Au niveau international, la cause palestinienne connaît un élan exceptionnel. Le nombre de pays qui reconnaissent officiellement l’État de Palestine est passé à 156 sur les 193 membres de l’ONU, parmi lesquels de grands pays occidentaux comme la Grande-Bretagne, le Canada, l’Australie, la France et la Belgique, ce qui représente un changement radical dans la position internationale. De même, les manifestations et les protestations mondiales se poursuivent à un rythme sans précédent, les données de l’ACLED (Armed Conflict Location and Event Data Project) montrant que 86 % de toutes les manifestations liées à la guerre à Gaza étaient en faveur de la Palestine.
Mais ces changements n’ont pas trouvé d’écho dans le discours d’Abbas, qui semblait fermer les yeux sur les avancées les plus importantes de la cause palestinienne depuis des décennies, fruits des sacrifices considérables de notre peuple et de son héroïque résistance. Alors que le monde cherche à isoler l’entité génocidaire sur les plans moral et politique, le discours de Abbas s’apparentait davantage à un message d’apaisement et de soumission à l’occupation qu’à une volonté de tirer parti de ce moment exceptionnel dans l’intérêt du peuple palestinien.
La dimension humaine et morale
Le discours d’Abbas ne peut être lu indépendamment de la dimension humaine que représente la situation palestinienne actuelle. Le nombre de martyrs a dépassé les 65 000 Palestiniens depuis le début de l’agression, la plupart étant des civils, ce qui reflète l’ampleur de la catastrophe humanitaire que vit la bande de Gaza.

Dans un tel contexte, féliciter l’occupant pour ses fêtes relève davantage d’une faute morale et d’une soumission inouïe que d’une erreur politique. L’histoire retient les positions et non les paroles, et les peuples se souviennent de ceux qui se sont battus pour eux et non de ceux qui ont négocié leur sang. La dimension symbolique du discours prend alors une importance redoublée, car les Palestiniens vivent un moment décisif qui pourrait redéfinir la conscience des générations futures : soit un discours qui unifie la conscience nationale et remonte le moral, soit un discours qui ajoute à la frustration et renforce la division.
Scénarios pour l’avenir
La question palestinienne semble aujourd’hui à la croisée des chemins, avec deux options possibles. La première consiste à formuler un discours national fédérateur qui allie toutes les formes légitimes de résistance à une diplomatie fondée sur les droits humains, afin de tirer parti du soutien international croissant et de le transformer en pression politique et juridique sur l’occupant. La seconde option consiste à poursuivre la voie de l’isolement et des compromis stériles, ce qui signifie davantage de divisions internes et la perte des opportunités historiques offertes par le contexte international.

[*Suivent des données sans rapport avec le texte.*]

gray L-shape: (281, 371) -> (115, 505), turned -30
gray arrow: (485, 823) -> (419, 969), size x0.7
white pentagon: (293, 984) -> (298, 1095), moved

La situation actuelle impose de reconsidérer l’option de la résistance comme un levier politique incontournable et de la traiter comme une source de force et non comme un fardeau. Sans cet équilibre, aucun sommet international ni aucune reconnaissance de l’ONU n’ont de valeur, car le véritable garant de la survie de la Palestine sur la carte est la résistance et les sacrifices de son peuple.

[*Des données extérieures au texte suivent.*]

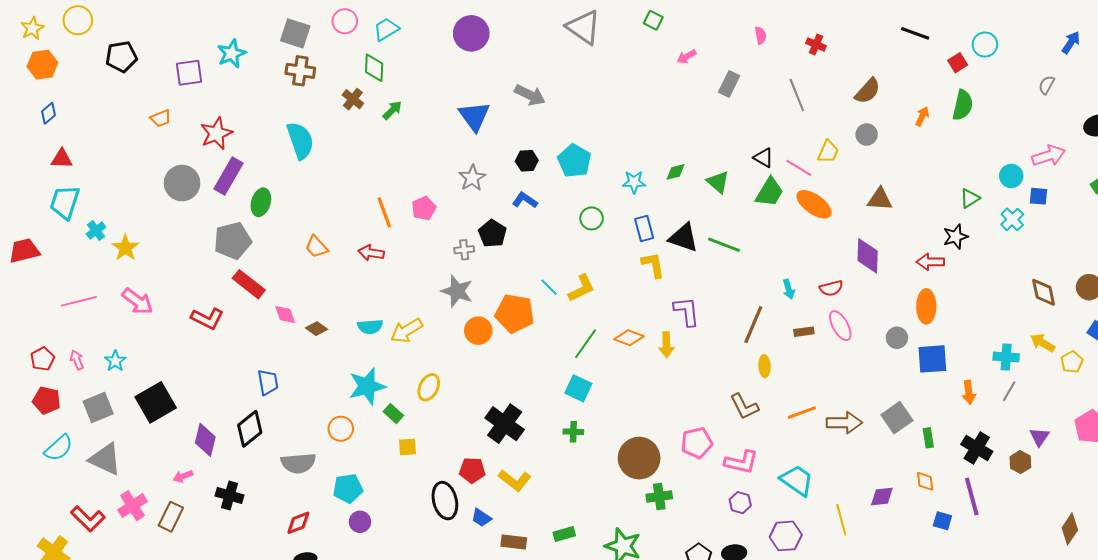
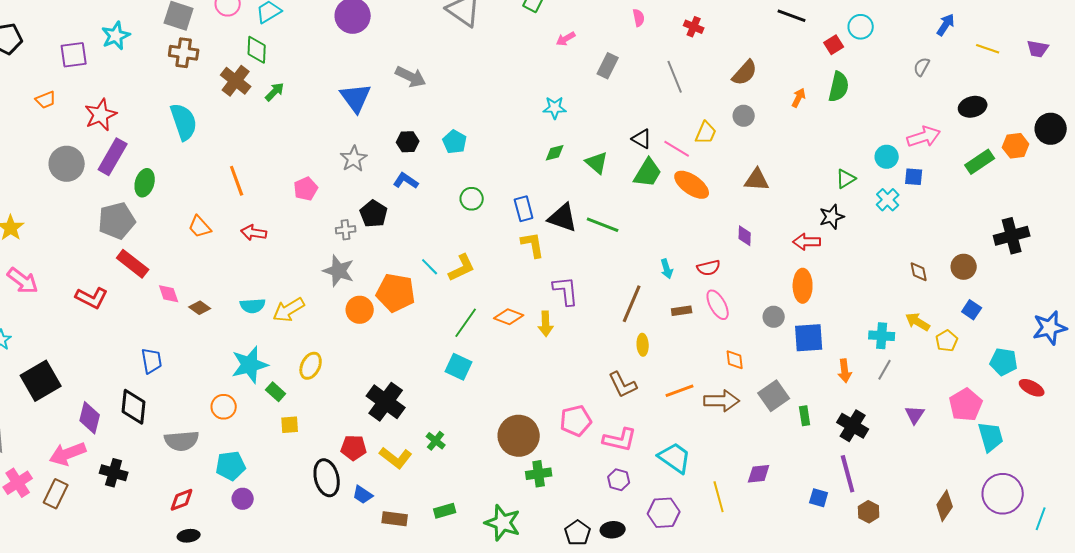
brown cross: (353, 99) -> (236, 81), size x1.4
cyan pentagon: (574, 161) -> (455, 142), size x0.7
cyan star: (634, 182) -> (555, 108), moved
orange line: (384, 212) -> (237, 181), moved
purple diamond: (868, 256) -> (745, 236), size x0.6
brown diamond: (1044, 292) -> (919, 272), size x0.7
black diamond: (250, 429) -> (134, 407), turned -45
green cross: (573, 432) -> (436, 441), moved, turned 36
brown hexagon: (1020, 462) -> (869, 512), moved
pink arrow: (183, 476) -> (68, 454), size x1.8
orange diamond: (925, 481) -> (735, 360), moved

Une responsabilité devant l’histoire
Le dernier discours d’Abbas n’était pas une simple étape, mais a reposé une question plus profonde : quel projet national l’Autorité souhaite-t-elle représenter ? Entre la complaisance envers le meurtrier et la voix de la victime, les contours de l’avenir se dessinent. Et cette direction doit comprendre que l’histoire n’attend pas les indécis ; soit elle saisit l’instant présent comme une opportunité pour l’unité nationale et la résistance soutenue par une dynamique mondiale, soit elle le laisse passer et la Palestine retombera dans le tourbillon des concessions et des déceptions.